Thursday, April 19, 2012

All In












All In is playing on April 20, 21, 23, 26, and 27 as part of the Tribeca Film Festival.

Daniel Burman's oddly weightless All In revolves around a recently divorced family man who gets another shot at winning the lost love of his youth as they both uneasily enter early middle age. The film's plot goes down more blind alleys than Uriel (Drexler) and Gloria's (Bertuccelli) on-again, off-again relationship: As it ping-pongs with attention deficit from one episode to the next, one can sometimes feel the filmmakers straining to inject a sense of intrigue or emotion or just plain life into the manic busy-ness, like when too much is made of the fact that Gloria's usually impeccably dressed mother goes out in a tracksuit every Monday.

Too much information is conveyed in monologues as Uriel and Gloria talk about their love lives, mostly to people who serve no other function than to pop up when our heroes need to unburden themselves. Gloria's mother gets a little more screen time than most, but not nearly enough, since she's played by the great Norma Aleandro. Uriel, meanwhile, does most of his talking to a urologist whom he treats more like a psychologist, and when the doctor turns out to play a larger role in his life, it's a plot twist so unexpected and devoid of consequences that it feels almost surreal.

There's another potentially surreal moment when an overly complicated subplot comes to a clunky conclusion at a concert where Uriel's preteen son winds up onstage with both a group of aged rockers and the Orthodox Jewish group—complete with payesses and tallitot—that warms up the crowd for them. But these odd moments are played straight, making them feel merely weird instead of anarchically comic. Meanwhile, scenes that should land with an emotional thud often scud by without making much of an impression, like one where Gloria drops into Uriel's office unannounced after learning that he's been lying about what he does for a living. (Uriel told her he's a music promoter, but he's actually a professional poker player and money lender.) Burman frames the scene from Uriel's point of view, chasing after Gloria as she motors through the office without ever letting us in on what she's making of the confusing scene she finds (there are tools from both of his trades in the office), let alone how she feels about his lie.
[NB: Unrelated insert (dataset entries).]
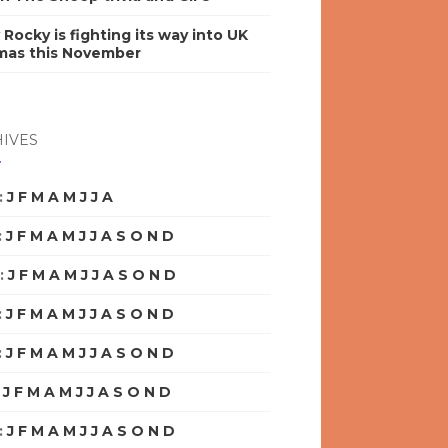
y Rocky is fighting its way into UK
mas this November
IVES
:
J
F
M
A
M
J
J
A
S
O
N
D
:
J
F
M
A
M
J
J
A
S
O
N
D
:
J
F
M
A
M
J
J
A
S
O
N
D
:
J
F
M
A
M
J
J
A
S
O
N
D
:
J
F
M
A
M
J
J
A
S
O
N
D
:
J
F
M
A
M
J
J
A
S
O
N
D
:
J
F
M
A
M
J
J
A
S
O
N
D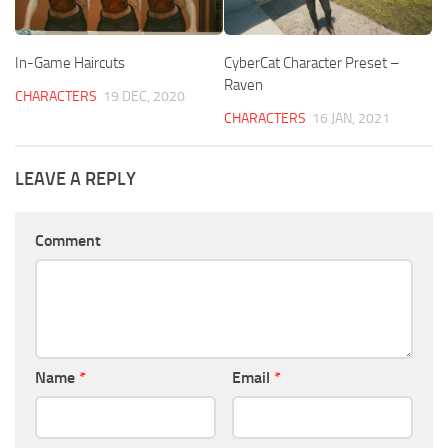
In-Game Haircuts
CyberCat Character Preset –
Raven
CHARACTERS
19 DEC, 2020
CHARACTERS
16 JAN, 2021
LEAVE A REPLY
Comment
Name
*
Email
*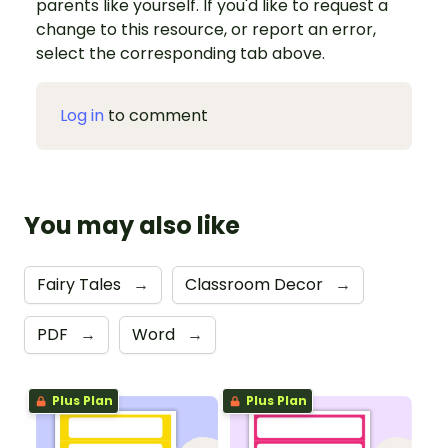
parents like yourself. If you'd like to request a
change to this resource, or report an error,
select the corresponding tab above.
Log in
to comment
You may also like
Fairy Tales
→
Classroom Decor
→
PDF
→
Word
→
Plus Plan
Plus Plan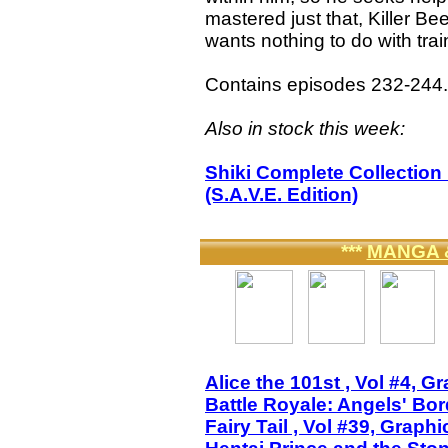
mastered just that, Killer Bee
wants nothing to do with trai
Contains episodes 232-244.
Also in stock this week:
Shiki Complete Collectio
(S.A.V.E. Edition)
***
MANGA 
Alice the 101st , Vol #4, G
Battle Royale: Angels' Bo
Fairy Tail , Vol #39, Graph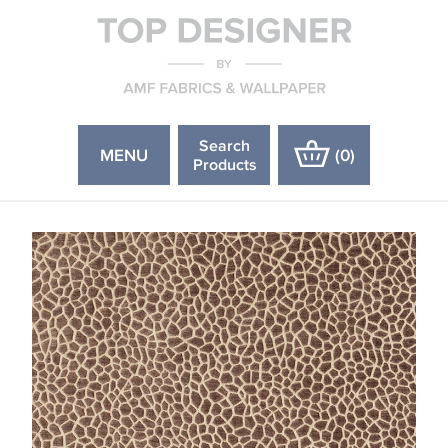
Search
MENU
(
0
)
Products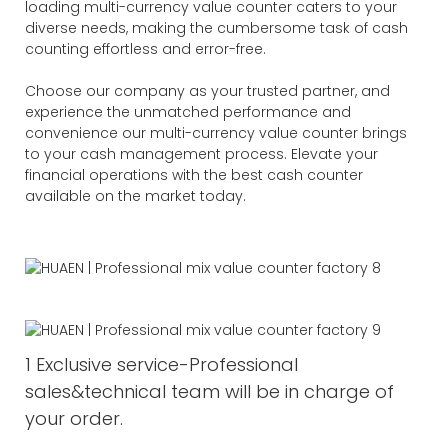
loading multi-currency value counter caters to your
diverse needs, making the cumbersome task of cash
counting effortless and error-free.
Choose our company as your trusted partner, and
experience the unmatched performance and
convenience our multi-currency value counter brings
to your cash management process. Elevate your
financial operations with the best cash counter
available on the market today.
1 Exclusive service-Professional
sales&technical team will be in charge of
your order.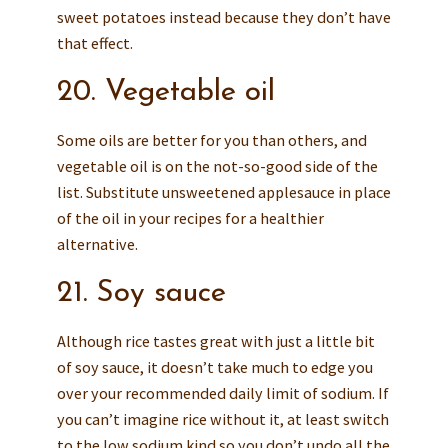
sweet potatoes instead because they don’t have
that effect.
20. Vegetable oil
Some oils are better for you than others, and
vegetable oil is on the not-so-good side of the
list. Substitute unsweetened applesauce in place
of the oil in your recipes for a healthier
alternative.
21. Soy sauce
Although rice tastes great with just a little bit
of soy sauce, it doesn’t take much to edge you
over your recommended daily limit of sodium. If
you can’t imagine rice without it, at least switch
to the low sodium kind so you don’t undo all the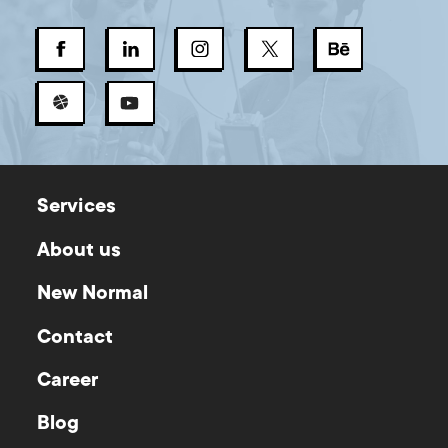
Services
About us
New Normal
Contact
Career
Blog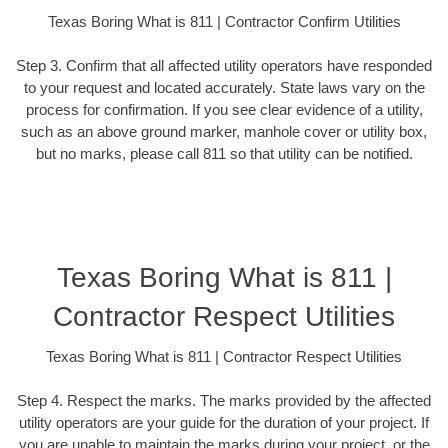
Texas Boring What is 811 | Contractor Confirm Utilities
Step 3. Confirm that all affected utility operators have responded
to your request and located accurately. State laws vary on the
process for confirmation. If you see clear evidence of a utility,
such as an above ground marker, manhole cover or utility box,
but no marks, please call 811 so that utility can be notified.
Texas Boring What is 811 |
Contractor Respect Utilities
Texas Boring What is 811 | Contractor Respect Utilities
Step 4. Respect the marks. The marks provided by the affected
utility operators are your guide for the duration of your project. If
you are unable to maintain the marks during your project, or the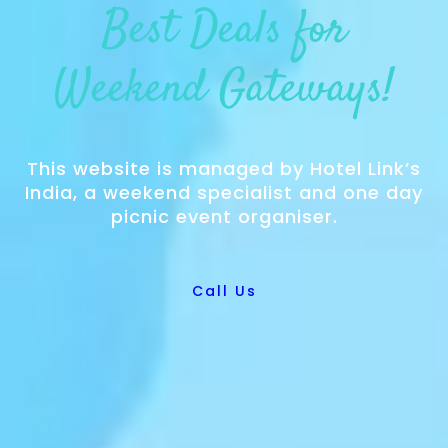
Best Deals for
Weekend Gateways!
This website is managed by Hotel Link’s
India, a weekend specialist and one day
picnic event organiser.
Call Us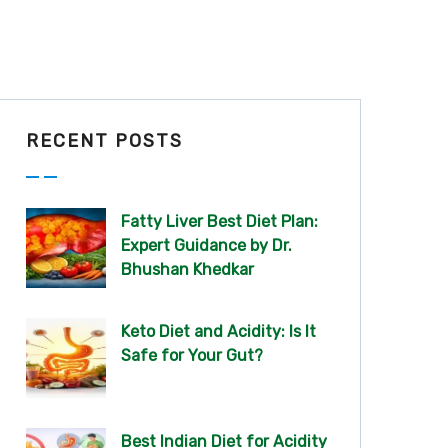
RECENT POSTS
Fatty Liver Best Diet Plan:
Expert Guidance by Dr.
Bhushan Khedkar
Keto Diet and Acidity: Is It
Safe for Your Gut?
Best Indian Diet for Acidity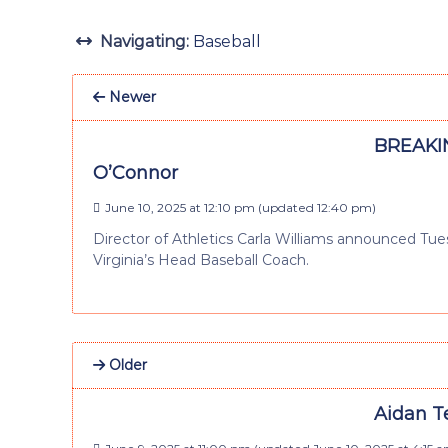
Navigating:
Baseball
Newer
BREAKIN
O’Connor
June 10, 2025 at 12:10 pm
(updated
12:40 pm
)
Director of Athletics Carla Williams announced Tuesd
Virginia’s Head Baseball Coach.
Older
Aidan T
Every now and then, Burman gets the tone right. We see (just barely) enough of our protagonists in seemingly unguarded moments—Uriel relaxing at home with his kids, Gloria breaking up with the man she was seeing before Uriel reappears—to wish the two of them well, both separately and together. But then the director messes it up again, making Gloria's first time alone with Uriel's young daughter so stereotypically idyllic the whole scene plays like an ad, or putting the two lovers in a bounce house full of balls and having them roll over and over and over until you're tense from waiting for them to stop.

All In is at its most interesting when it gives one a passing sense of Buenos Aires' elite, how they're a lot like their peers in Manhattan, right down to the casual integration of Judaism into the city's culture. It's not surprising, then, that Uriel and Gloria head to a Woody Allen movie on one of their dates. Unfortunately, it's also unsurprisingly that their choice, Whatever Works, is Woody at his least funny and most tone-deaf.